After he uttered those words, time stopped. I broke down and cried for a good ten minutes and was inconsolable. Yes, I knew it was my own actions that sent me hurtling down the HIV rabbit hole. And yes, I brought this upon myself, and perhaps as what others have said, I might have even deserved it. So why now the anguish? It certainly wasn’t that I had thought I was invincible. But it’s that inexplicable shock between knowing the possibility of contracting a chronic disease and actually contracting it. It was that jolt of reality that HIV was no longer some medical term in a science textbook but was a very real thing that wielded the power to ruin my life completely. It was the coup de grâce in a triumvirate of blows. Being a gay person meant that I am being discriminated by society. As an oversized person with a tummy, I was at the receiving end of relentless body-shaming remarks. The HIV diagnosis was yet another thing that even my own community would excoriate me for. The cutting words of my mother, callously said to me when I was fifteen, came flying back to me in that moment: ‘Continue this lifestyle and you’re going to contract AIDS!’ I was reduced to a stereotype. There was a sudden collision of two worlds of thoughts: regrets arising from my past actions and inactions, and concerns about a hardship-riddled future. I regretted not bothering to get educated on HIV transmission, and what I should have done to avoid getting infected. I lamented not going to the root of my behaviour — why this unshakeable need for skin-to-skin contact — and seeking professional help for it. Right there and then, my emotions ran the gamut from sheer embarrassment to disappointment with myself.

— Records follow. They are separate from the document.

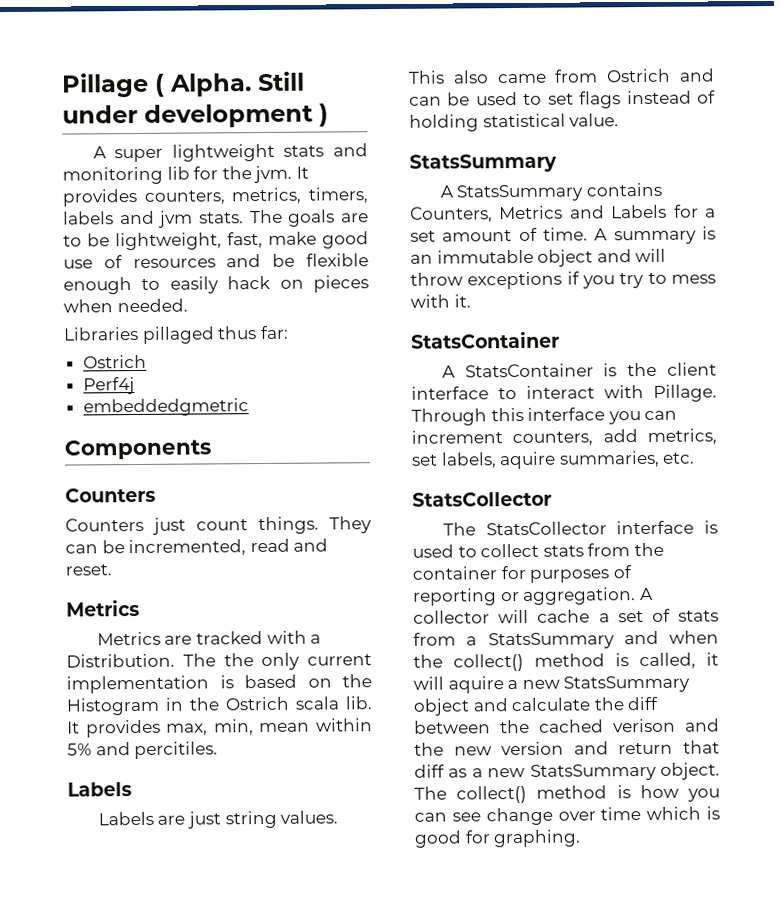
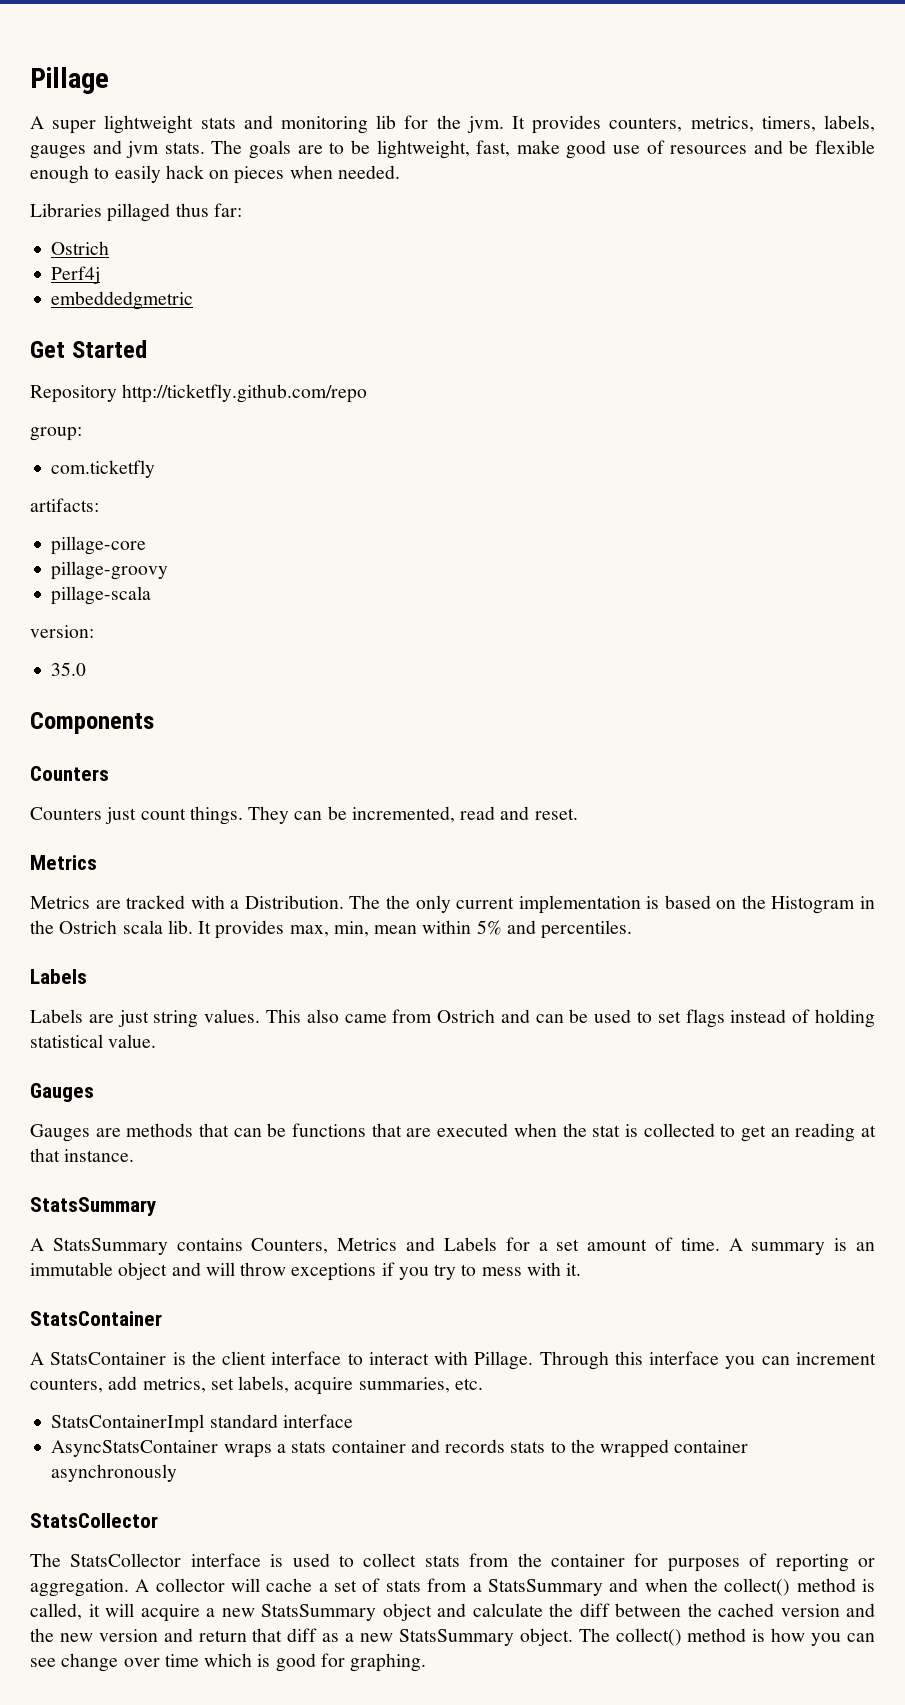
[154,71,305,97] [62,103,329,128] ( Alpha. Still under development ) -> (109, 80) none
[63,211,114,225] labels -> [824,115,876,132] [30,145,86,159] labels, gauges
(249, 407) none -> [30,340,147,358] [30,384,368,403] [30,427,82,441] [51,460,156,478] [30,498,99,512] [51,536,147,555] [51,561,169,580] [51,586,152,605] [30,625,94,638] [51,662,87,676] // Get Started // Repository http://ticketfly.github.com/repo // group: // com.ticketfly // artifacts: // pillage-core // pillage-groovy // pillage-scala // version: // 35.0
[134,741,219,760] percitiles. -> [541,920,633,939] percentiles.
(620, 120) none -> [30,1083,94,1102] [30,1123,877,1142] [30,1148,135,1162] // Gauges // Gauges are methods that can be functions that are executed when the stat is collected to get an reading at that instance.
[499,451,557,470] aquire -> [294,1377,354,1395] acquire
(696, 458) none -> [51,1414,353,1433] [51,1439,749,1458] [51,1464,178,1482] // StatsContainerImpl standard interface // AsyncStatsContainer wraps a stats container and records stats to the wrapped container asynchronously
[447,676,504,694] aquire -> [140,1604,200,1622] acquire
[613,718,676,733] verison -> [780,1604,840,1617] version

After the consultation, I had to have one vial of blood taken for a subsequent confirmatory test, whose results would take two weeks to process. The timeline fitted just nicely as the commencement of my new semester was too a fortnight away. Every morning, upon waking I’d take a cold hard look at myself in the mirror and think: ‘What now?’ So many thoughts churned and moiled in my head. ‘Whom can I tell about my diagnosis?’ ‘Whom do I trust?’ ‘What would happen if I told my parents or friends?’ ‘Do I even want to make my condition known to others?’ ‘What about work? Would any employer want to hire me?’ ‘What do I tell my future partner?’ ‘How do I afford treatment?’ I knew I had to have a definitive plan before school started, if not I would not be able to cope with the stress and hecticness with such an unbearable burden on my shoulder.